*** Opening of DATA BELOW ***

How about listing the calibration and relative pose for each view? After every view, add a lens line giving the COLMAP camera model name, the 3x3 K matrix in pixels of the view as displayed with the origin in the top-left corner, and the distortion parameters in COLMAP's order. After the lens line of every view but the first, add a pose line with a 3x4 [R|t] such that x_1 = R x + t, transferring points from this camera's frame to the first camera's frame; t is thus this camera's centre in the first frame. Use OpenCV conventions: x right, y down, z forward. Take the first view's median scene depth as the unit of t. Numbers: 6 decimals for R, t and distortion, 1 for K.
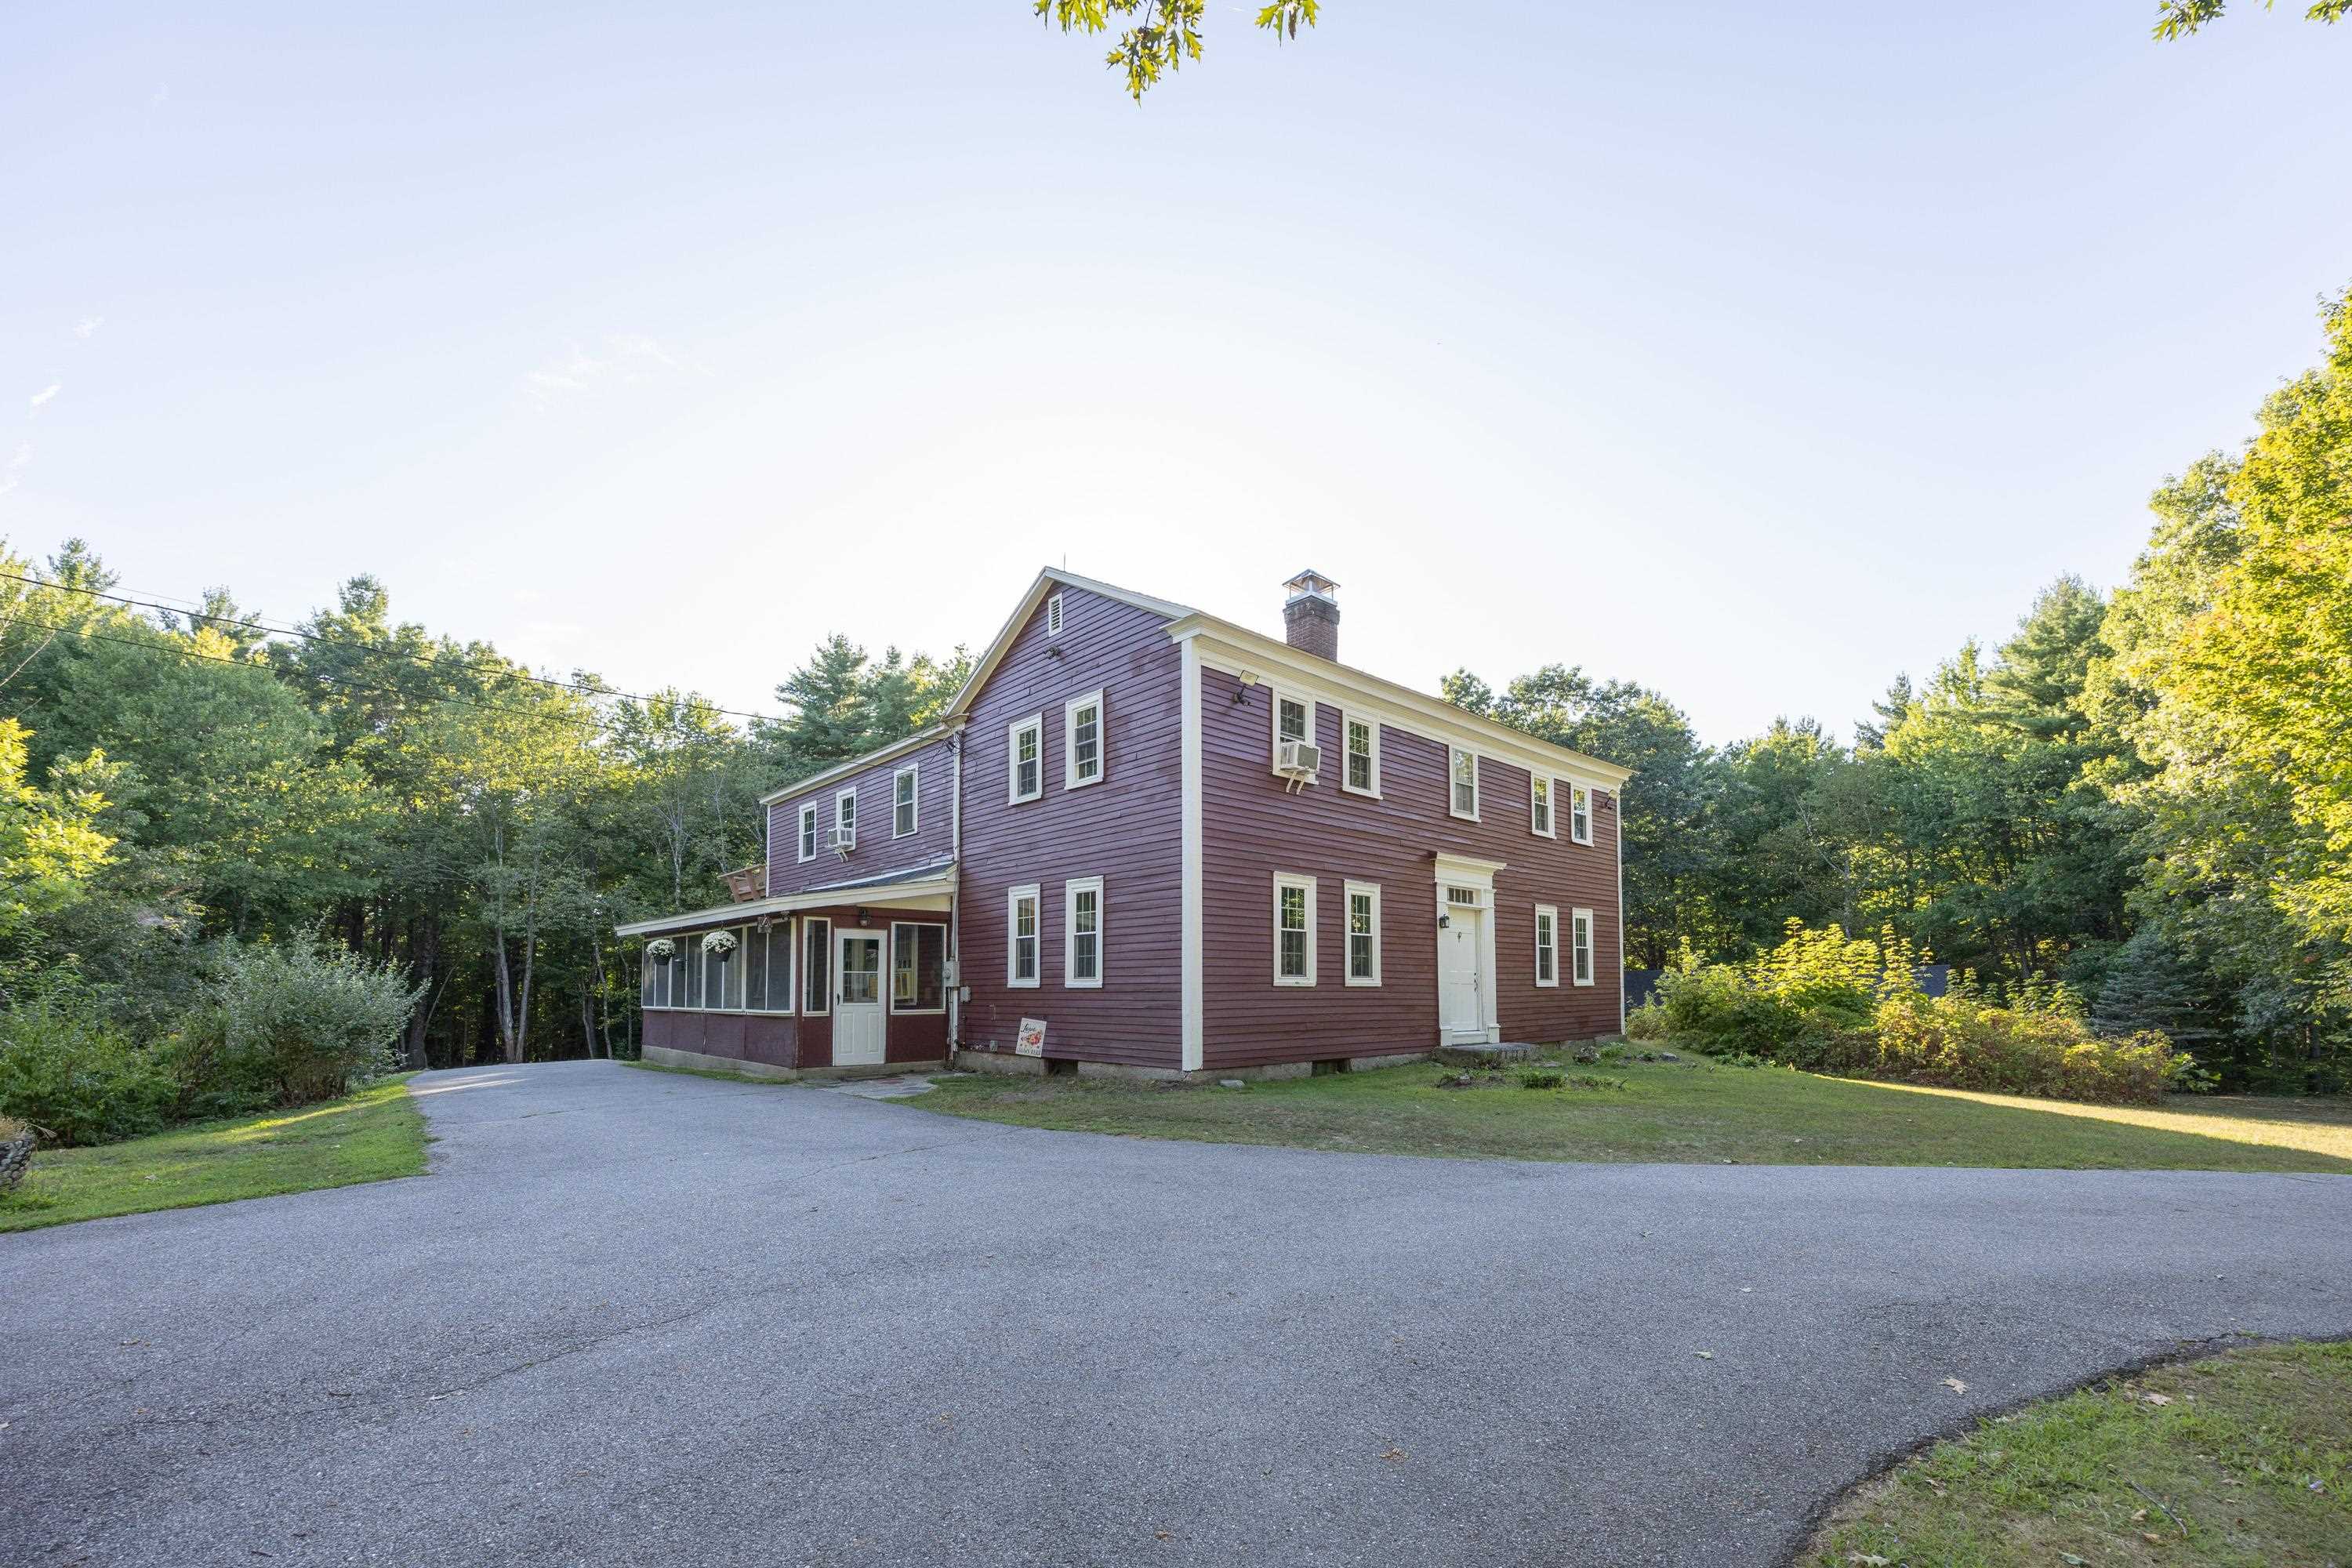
lens RADIAL K [[929.7, 0, 1184.6], [0, 929.7, 956.0], [0, 0, 1]] dist [-0.000814, -0.000084]
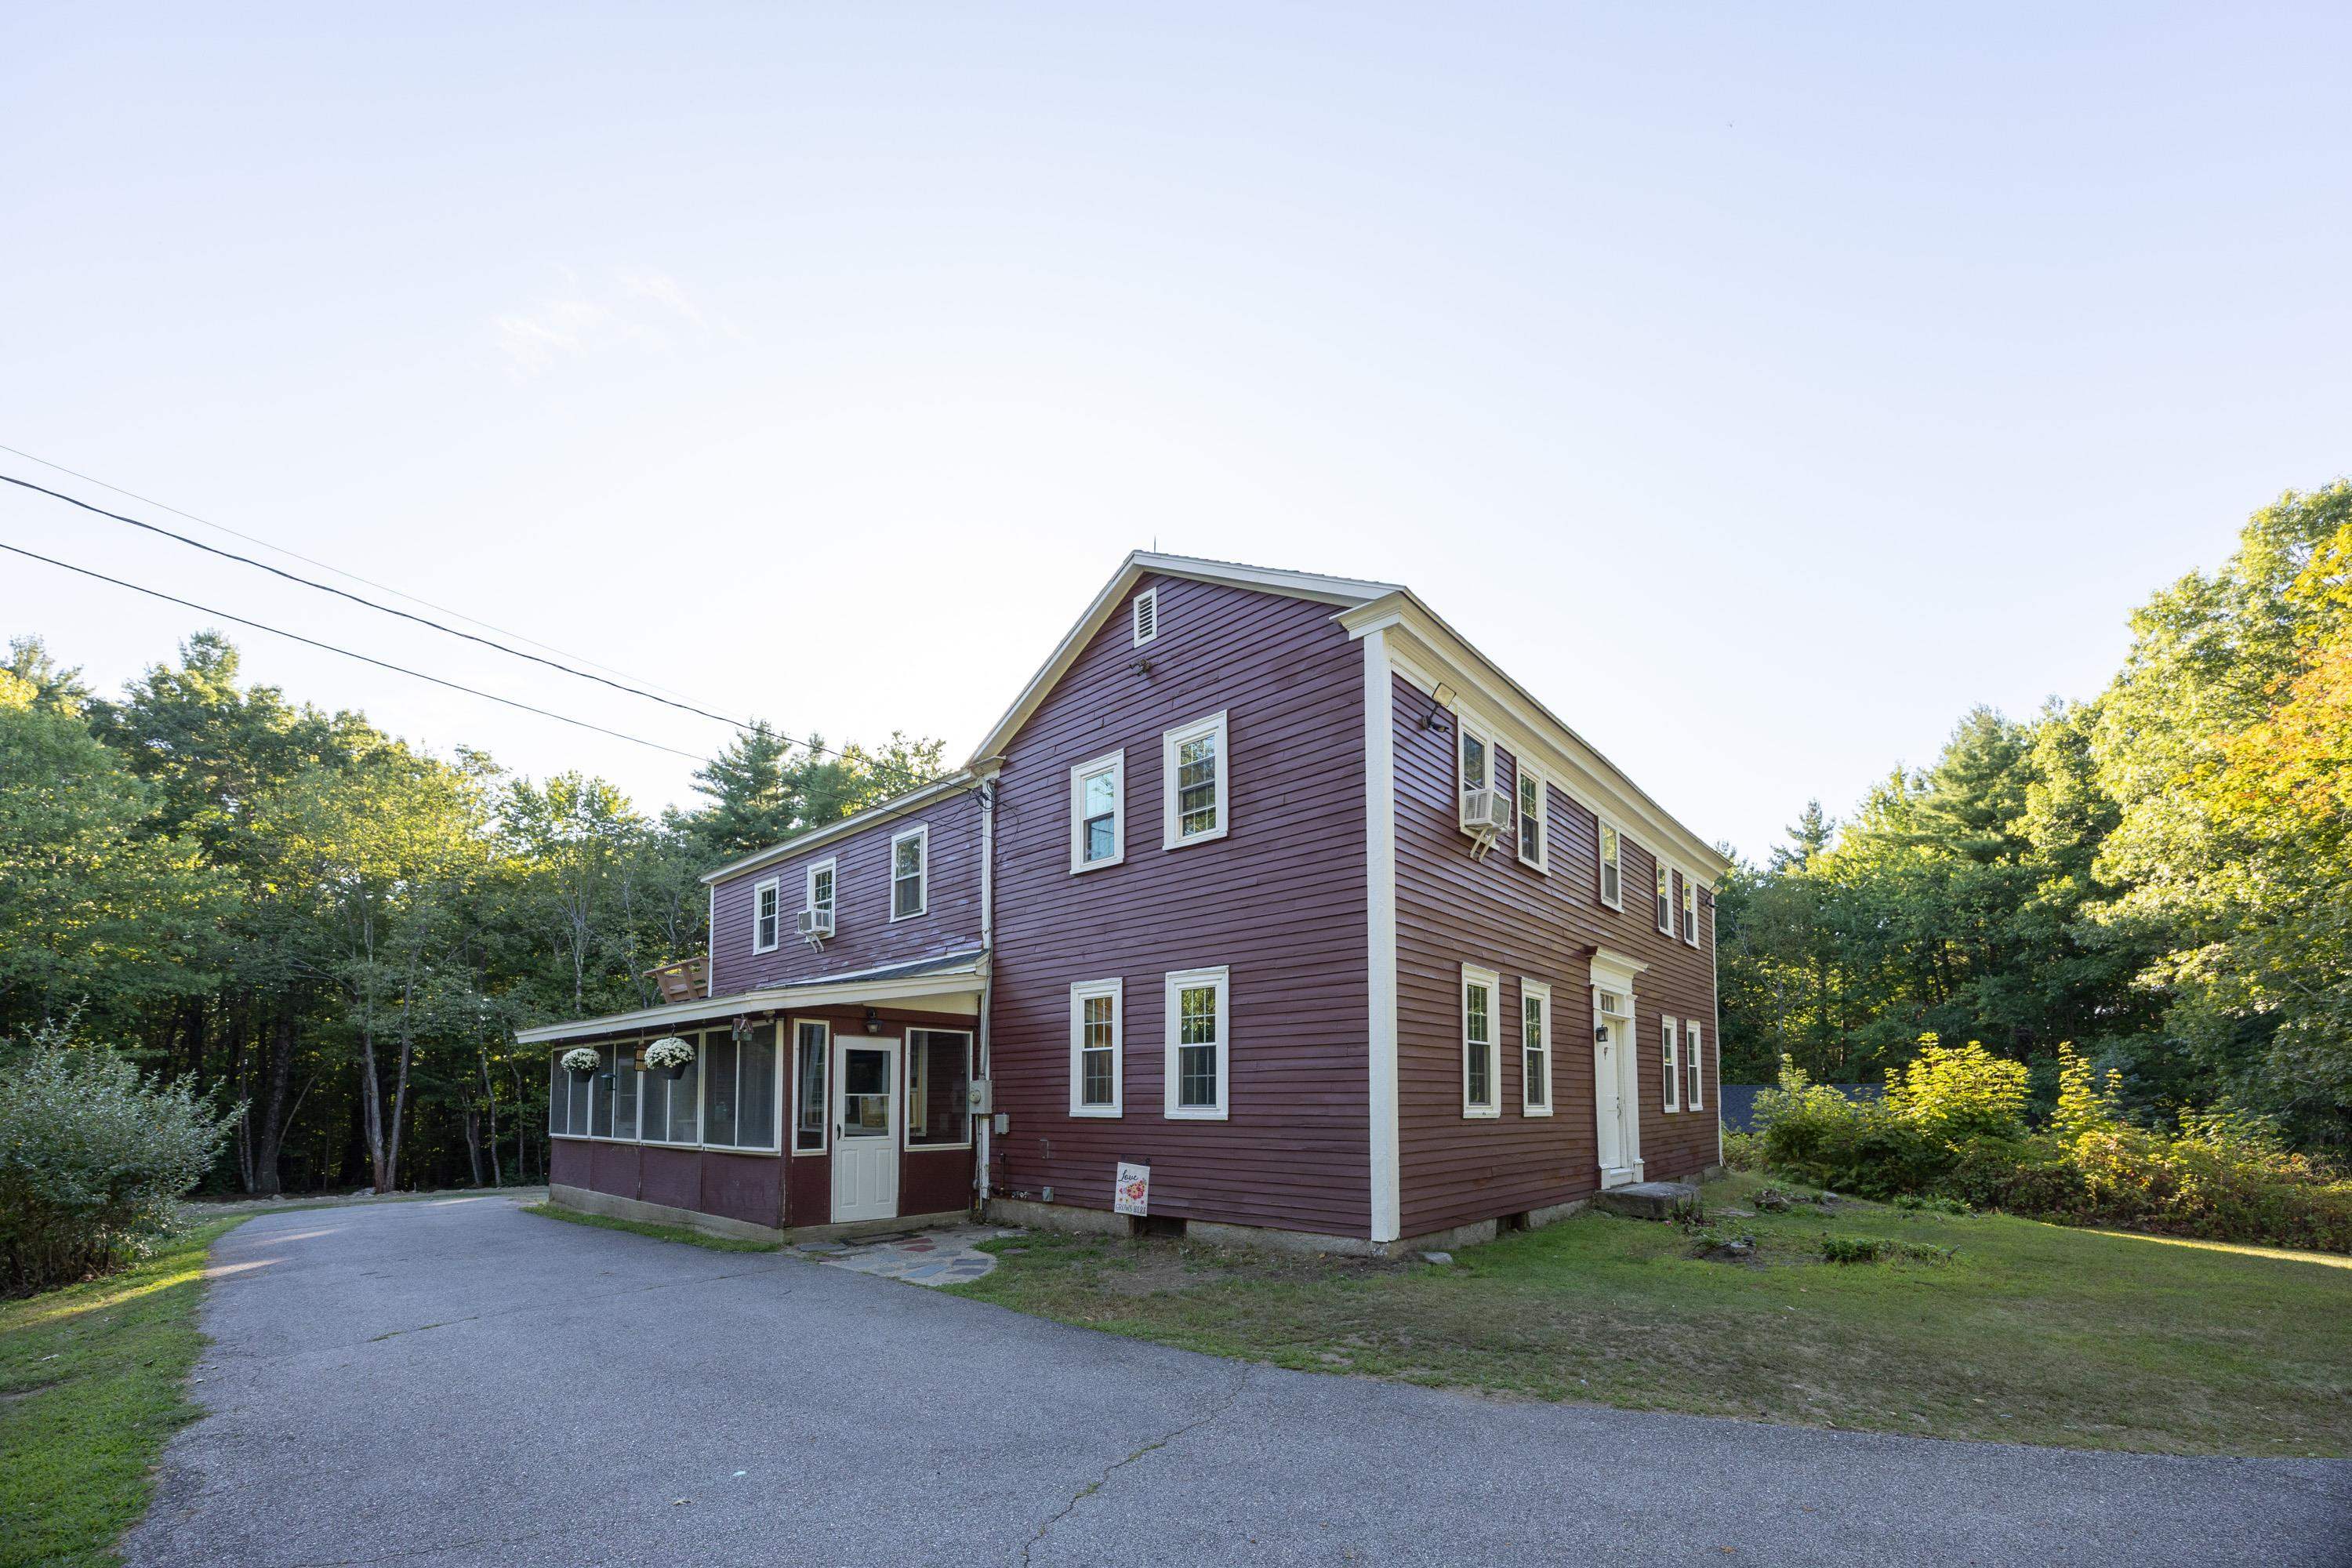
lens RADIAL K [[926.6, 0, 1164.4], [0, 926.6, 1064.1], [0, 0, 1]] dist [-0.001460, -0.000167]
pose [[0.997414, 0.006578, 0.071565, -0.125330], [-0.006221, 0.999967, -0.005222, -0.003628], [-0.071597, 0.004763, 0.997422, 0.186536]]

*** Close of DATA BELOW ***

- _TASK DESCRIPTION_: The data is to be returned exactly as it stands, pictures aside.

- _RESULT_:
How about listing the calibration and relative pose for each view? After every view, add a lens line giving the COLMAP camera model name, the 3x3 K matrix in pixels of the view as displayed with the origin in the top-left corner, and the distortion parameters in COLMAP's order. After the lens line of every view but the first, add a pose line with a 3x4 [R|t] such that x_1 = R x + t, transferring points from this camera's frame to the first camera's frame; t is thus this camera's centre in the first frame. Use OpenCV conventions: x right, y down, z forward. Take the first view's median scene depth as the unit of t. Numbers: 6 decimals for R, t and distortion, 1 for K.
lens RADIAL K [[929.7, 0, 1184.6], [0, 929.7, 956.0], [0, 0, 1]] dist [-0.000814, -0.000084]
lens RADIAL K [[926.6, 0, 1164.4], [0, 926.6, 1064.1], [0, 0, 1]] dist [-0.001460, -0.000167]
pose [[0.997414, 0.006578, 0.071565, -0.125330], [-0.006221, 0.999967, -0.005222, -0.003628], [-0.071597, 0.004763, 0.997422, 0.186536]]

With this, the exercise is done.